ルールを全然守らないよりは、融通は効かないけれど必ずルールを守るという特性は長所と言っていいでしょう。
自分で時間を決め動けるのは、今後学校生活、社会生活において必要なスキルです。
メリットと思い、上手く許容して付き合えると良いですね。
非日常で決まった時間を過ぎる機会を作り、時間を過ぎても大丈夫なことを経験してもらう
とは言っても、ずっと19時を守れるかというとそういうわけにもいかず…
着るものや食べ物など実物があるものではなく“時間”というものに縛られて生活に制限が出てしまうのもいかがなものかと考え、我が家では次のようなことを実践してきました。

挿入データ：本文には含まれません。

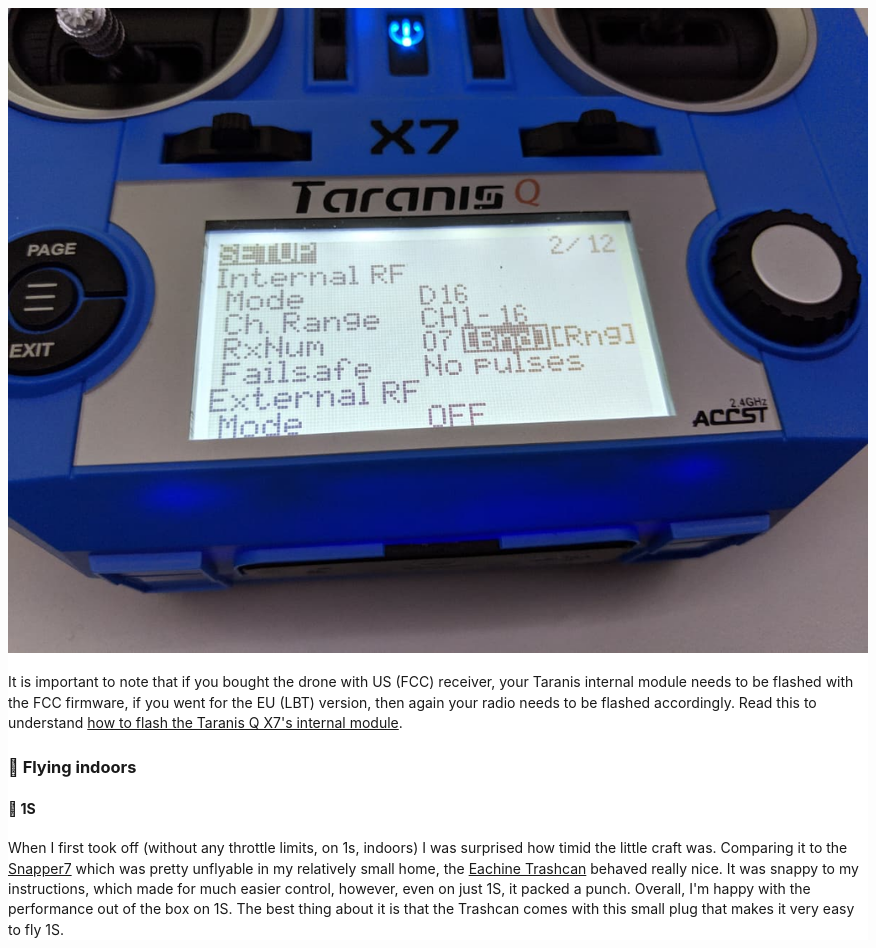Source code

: ![Taranis Q X7 bind setup screen](unbox-review-setup-eachine-trashcan-10.jpg)

It is important to note that if you bought the drone with US (FCC) receiver, your Taranis internal module needs to be flashed with the FCC firmware, if you went for the EU (LBT) version, then again your radio needs to be flashed accordingly. Read this to understand [how to flash the Taranis Q X7's internal module][5].

### 🚁 <span id="flying-indoors" class="offset-top-nav">Flying indoors</span>

#### 🔋 1S

When I first took off (without any throttle limits, on 1s, indoors) I was surprised how timid the little craft was. Comparing it to the [Snapper7][2] which was pretty unflyable in my relatively small home, the [Eachine Trashcan][1] behaved really nice. It was snappy to my instructions, which made for much easier control, however, even on just 1S, it packed a punch. Overall, I'm happy with the performance out of the box on 1S. The best thing about it is that the Trashcan comes with this small plug that makes it very easy to fly 1S.


[0]: Linkslist
[1]: https://bit.ly/eachine-trashcan
[2]: https://bit.ly/snapper-7
[3]: https://bit.ly/mobula7
[4]: https://bit.ly/taranis-qx7
[5]: /fpv/flash-xm-plus-and-setup-rssi
[6]: https://bit.ly/1s-board
[7]: https://bit.ly/micro-drone-batteries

非日常の中で好きなことを絡めて時間が過ぎても大丈夫であることを体験してもらう機会を作りました。
具体的に言うと、
◆好きなレストランへ行くけれど19時を過ぎることになる
◆旅館に泊まるが大浴場と夕飯の時間が決まっていて19時には間に合わない
など、あらかじめ息子ルールは守れないが大丈夫そうかと話し、本人が納得したら出かけるということです。
本人が好きなこと、やりたいことであったので、結果は時間を気にすることなく楽しく過ごすことができました。
また「19時を過ぎてしまっても何も不安はないよ、大丈夫なんだよ」と都度話しをし、実際に時間を過ぎても平気な様子の息子に対して「大丈夫だったね、過ぎても安心だよね」と声を掛けました。
懸念していた泊りがけの親族行事ですが、どうしても嫌な場合は無理強いはしないと夫と同行する祖父祖母と話しをした上で参加しましたが、結果は時間を気にすることなく参加することができました。
こうして少しずつ“19時を過ぎても大丈夫だった”という経験を積み重ねることで、自宅でも自分から「今日は19時を過ぎても大丈夫~」と言うことが増えてきました。
今でも時間は気にしますが、寝る時間が遅いよりはとびきり早くても寝る準備ができるほうが良い!と割り切って段取りをしています。
発達障害、発達でこぼこ、グレーゾーンの特性は捉え方によって短所にも長所にもなります。
親も子どもも気持ちよく毎日を過ごせるよう、上手く付き合えるヒントになれば嬉しいです。